* _EXERCISE DESCRIPTION_:
Edit the material by replacing "Wi-Fi mod" with "Wi-Fi module" wherever it occurs, keeping all other text the same. Leave out the pictures when you give the lines again.

* _Saved entries_:
########################################
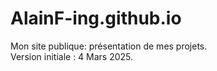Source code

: # AlainF-ing.github.io
Mon site publique: présentation de mes projets.  
Version initiale : 4 Mars 2025.  

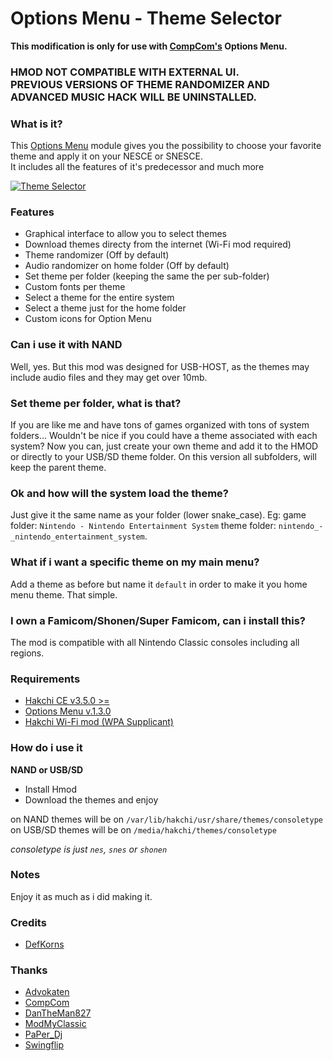 # Options Menu - Theme Selector
**This modification is only for use with [CompCom's](https://github.com/CompCom) Options Menu.**
### HMOD NOT COMPATIBLE WITH EXTERNAL UI.<br/>PREVIOUS VERSIONS OF THEME RANDOMIZER AND ADVANCED MUSIC HACK WILL BE UNINSTALLED.

### What is it?
This [Options Menu](https://github.com/CompCom/OptionsMenu/releases/latest) module gives you the possibility to choose your favorite theme and apply it on your NESCE or SNESCE.<br/>
It includes all the features of it's predecessor and much more

[![Theme Selector](https://i.imgur.com/MdkuFm9.png)](https://i.imgur.com/OOfe3Aj.png)
### Features
*  Graphical interface to allow you to select themes
*  Download themes directy from the internet (Wi-Fi mod required)
*  Theme randomizer (Off by default)
*  Audio randomizer on home folder (Off by default)
*  Set theme per folder (keeping the same the per sub-folder)
*  Custom fonts per theme
*  Select a theme for the entire system
*  Select a theme just for the home folder
*  Custom icons for Option Menu

### Can i use it with NAND
Well, yes. But this mod was designed for USB-HOST, as the themes may include audio files and they may get over 10mb.

### Set theme per folder, what is that?
If you are like me and have tons of games organized with tons of system folders... Wouldn't be nice if you could have a theme associated with each system? Now you can, just create your own theme and add it to the HMOD or directly to your USB/SD theme folder.
On this version all subfolders, will keep the parent theme.

### Ok and how will the system load the theme?
Just give it the same name as your folder (lower snake_case). Eg: game folder: `Nintendo - Nintendo Entertainment System` theme folder: `nintendo_-_nintendo_entertainment_system`.

### What if i want a specific theme on my main menu?
Add a theme as before but name it `default` in order to make it you home menu theme. 
That simple.

### I own a Famicom/Shonen/Super Famicom, can i install this?
The mod is compatible with all Nintendo Classic consoles including all regions.

### Requirements
*  [Hakchi CE v3.5.0 >=](https://github.com/TeamShinkansen/hakchi2/releases/latest)
*  [Options Menu v.1.3.0](https://github.com/CompCom/OptionsMenu/releases/tag/1.3.0)
*  [Hakchi Wi-Fi mod (WPA Supplicant)](https://hakchi.net/hakchi/hmods/wpa-supplicant.hmod)

### How do i use it

**NAND or USB/SD**

- Install Hmod
- Download the themes and enjoy

on NAND themes will be on `/var/lib/hakchi/usr/share/themes/consoletype`
on USB/SD themes will be on `/media/hakchi/themes/consoletype`

*consoletype is just `nes`, `snes`  or `shonen`*

### Notes
Enjoy it as much as i did making it.

### Credits
- [DefKorns](https://gitlab.com/DefKorns)

### Thanks
- [Advokaten](https://gitlab.com/advokaten)
- [CompCom](https://www.reddit.com/u/CompComDev)
- [DanTheMan827](https://www.reddit.com/user/DanTheMan827)
- [ModMyClassic](https://modmyclassic.com/)
- [PaPer_Dj](https://github.com/PaPer-DJ)
- [Swingflip](https://www.reddit.com/u/Swingflip)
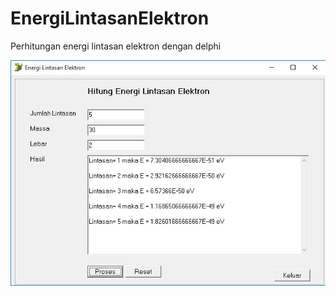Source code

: # EnergiLintasanElektron
Perhitungan energi lintasan elektron dengan delphi

![ss](https://raw.githubusercontent.com/SuryaAWS/EnergiLintasanElektron/master/ss.JPG)
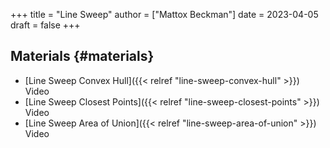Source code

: +++
title = "Line Sweep"
author = ["Mattox Beckman"]
date = 2023-04-05
draft = false
+++

## Materials {#materials}

-   [Line Sweep Convex Hull]({{< relref "line-sweep-convex-hull" >}}) Video
-   [Line Sweep Closest Points]({{< relref "line-sweep-closest-points" >}}) Video
-   [Line Sweep Area of Union]({{< relref "line-sweep-area-of-union" >}}) Video
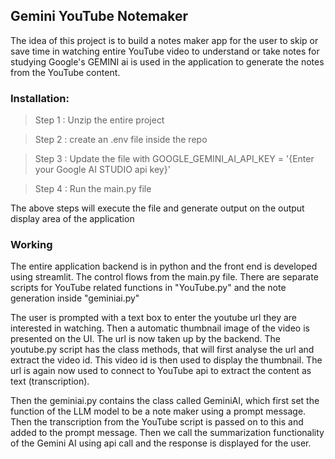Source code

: ## Gemini YouTube Notemaker

The idea of this project is to build a notes maker app for the user to 
skip or save time in watching entire YouTube video to understand or take notes for studying
Google's GEMINI ai is used in the application to generate the notes from the YouTube content.

### Installation:

> Step 1 : Unzip the entire project 

> Step 2 : create an .env file inside the repo

> Step 3 : Update the file with GOOGLE_GEMINI_AI_API_KEY = '{Enter your Google AI STUDIO api key}'

> Step 4 : Run the main.py file

The above steps will execute the file and generate output on the output display area of the application

### Working

The entire application backend is in python and the front end is developed using
streamlit. 
The control flows from the main.py file. There are separate scripts for YouTube related functions in "YouTube.py"
and the note generation inside "geminiai.py"

The user is prompted with a text box to enter the youtube url they are interested in watching. Then a automatic thumbnail image of the
video is presented on the UI. The url is now taken up by the backend. The youtube.py script has the class methods, that will first analyse the url and extract the video id. 
This video id is then used to display the thumbnail. The url is again now used to connect to YouTube api to extract the content as
text (transcription).

Then the geminiai.py contains the class called GeminiAI, which first set the function of the LLM model to be a note maker
using a prompt message. Then the transcription from the YouTube script is passed on to this and added to the prompt message.
Then we call the summarization functionality of the Gemini AI using api call and the response is displayed for the user.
########################################
* _RESPONSE AREA_:
Source code

: # AlainF-ing.github.io
Mon site publique: présentation de mes projets.  
Version initiale : 4 Mars 2025.  

 # Options Menu - Theme Selector
**This modification is only for use with [CompCom's](https://github.com/CompCom) Options Menu.**
### HMOD NOT COMPATIBLE WITH EXTERNAL UI.<br/>PREVIOUS VERSIONS OF THEME RANDOMIZER AND ADVANCED MUSIC HACK WILL BE UNINSTALLED.

### What is it?
This [Options Menu](https://github.com/CompCom/OptionsMenu/releases/latest) module gives you the possibility to choose your favorite theme and apply it on your NESCE or SNESCE.<br/>
It includes all the features of it's predecessor and much more

[![Theme Selector](https://i.imgur.com/MdkuFm9.png)](https://i.imgur.com/OOfe3Aj.png)
### Features
*  Graphical interface to allow you to select themes
*  Download themes directy from the internet (Wi-Fi module required)
*  Theme randomizer (Off by default)
*  Audio randomizer on home folder (Off by default)
*  Set theme per folder (keeping the same the per sub-folder)
*  Custom fonts per theme
*  Select a theme for the entire system
*  Select a theme just for the home folder
*  Custom icons for Option Menu

### Can i use it with NAND
Well, yes. But this mod was designed for USB-HOST, as the themes may include audio files and they may get over 10mb.

### Set theme per folder, what is that?
If you are like me and have tons of games organized with tons of system folders... Wouldn't be nice if you could have a theme associated with each system? Now you can, just create your own theme and add it to the HMOD or directly to your USB/SD theme folder.
On this version all subfolders, will keep the parent theme.

### Ok and how will the system load the theme?
Just give it the same name as your folder (lower snake_case). Eg: game folder: `Nintendo - Nintendo Entertainment System` theme folder: `nintendo_-_nintendo_entertainment_system`.

### What if i want a specific theme on my main menu?
Add a theme as before but name it `default` in order to make it you home menu theme. 
That simple.

### I own a Famicom/Shonen/Super Famicom, can i install this?
The mod is compatible with all Nintendo Classic consoles including all regions.

### Requirements
*  [Hakchi CE v3.5.0 >=](https://github.com/TeamShinkansen/hakchi2/releases/latest)
*  [Options Menu v.1.3.0](https://github.com/CompCom/OptionsMenu/releases/tag/1.3.0)
*  [Hakchi Wi-Fi module (WPA Supplicant)](https://hakchi.net/hakchi/hmods/wpa-supplicant.hmod)

### How do i use it

**NAND or USB/SD**

- Install Hmod
- Download the themes and enjoy

on NAND themes will be on `/var/lib/hakchi/usr/share/themes/consoletype`
on USB/SD themes will be on `/media/hakchi/themes/consoletype`

*consoletype is just `nes`, `snes`  or `shonen`*

### Notes
Enjoy it as much as i did making it.

### Credits
- [DefKorns](https://gitlab.com/DefKorns)

### Thanks
- [Advokaten](https://gitlab.com/advokaten)
- [CompCom](https://www.reddit.com/u/CompComDev)
- [DanTheMan827](https://www.reddit.com/user/DanTheMan827)
- [ModMyClassic](https://modmyclassic.com/)
- [PaPer_Dj](https://github.com/PaPer-DJ)
- [Swingflip](https://www.reddit.com/u/Swingflip)
Source code

: # EnergiLintasanElektron
Perhitungan energi lintasan elektron dengan delphi

![ss](https://raw.githubusercontent.com/SuryaAWS/EnergiLintasanElektron/master/ss.JPG)
Source code

: +++
title = "Line Sweep"
author = ["Mattox Beckman"]
date = 2023-04-05
draft = false
+++

## Materials {#materials}

-   [Line Sweep Convex Hull]({{< relref "line-sweep-convex-hull" >}}) Video
-   [Line Sweep Closest Points]({{< relref "line-sweep-closest-points" >}}) Video
-   [Line Sweep Area of Union]({{< relref "line-sweep-area-of-union" >}}) Video
Source code

: ## Gemini YouTube Notemaker

The idea of this project is to build a notes maker app for the user to 
skip or save time in watching entire YouTube video to understand or take notes for studying
Google's GEMINI ai is used in the application to generate the notes from the YouTube content.

### Installation:

> Step 1 : Unzip the entire project 

> Step 2 : create an .env file inside the repo

> Step 3 : Update the file with GOOGLE_GEMINI_AI_API_KEY = '{Enter your Google AI STUDIO api key}'

> Step 4 : Run the main.py file

The above steps will execute the file and generate output on the output display area of the application

### Working

The entire application backend is in python and the front end is developed using
streamlit. 
The control flows from the main.py file. There are separate scripts for YouTube related functions in "YouTube.py"
and the note generation inside "geminiai.py"

The user is prompted with a text box to enter the youtube url they are interested in watching. Then a automatic thumbnail image of the
video is presented on the UI. The url is now taken up by the backend. The youtube.py script has the class methods, that will first analyse the url and extract the video id. 
This video id is then used to display the thumbnail. The url is again now used to connect to YouTube api to extract the content as
text (transcription).

Then the geminiai.py contains the class called GeminiAI, which first set the function of the LLM model to be a note maker
using a prompt message. Then the transcription from the YouTube script is passed on to this and added to the prompt message.
Then we call the summarization functionality of the Gemini AI using api call and the response is displayed for the user.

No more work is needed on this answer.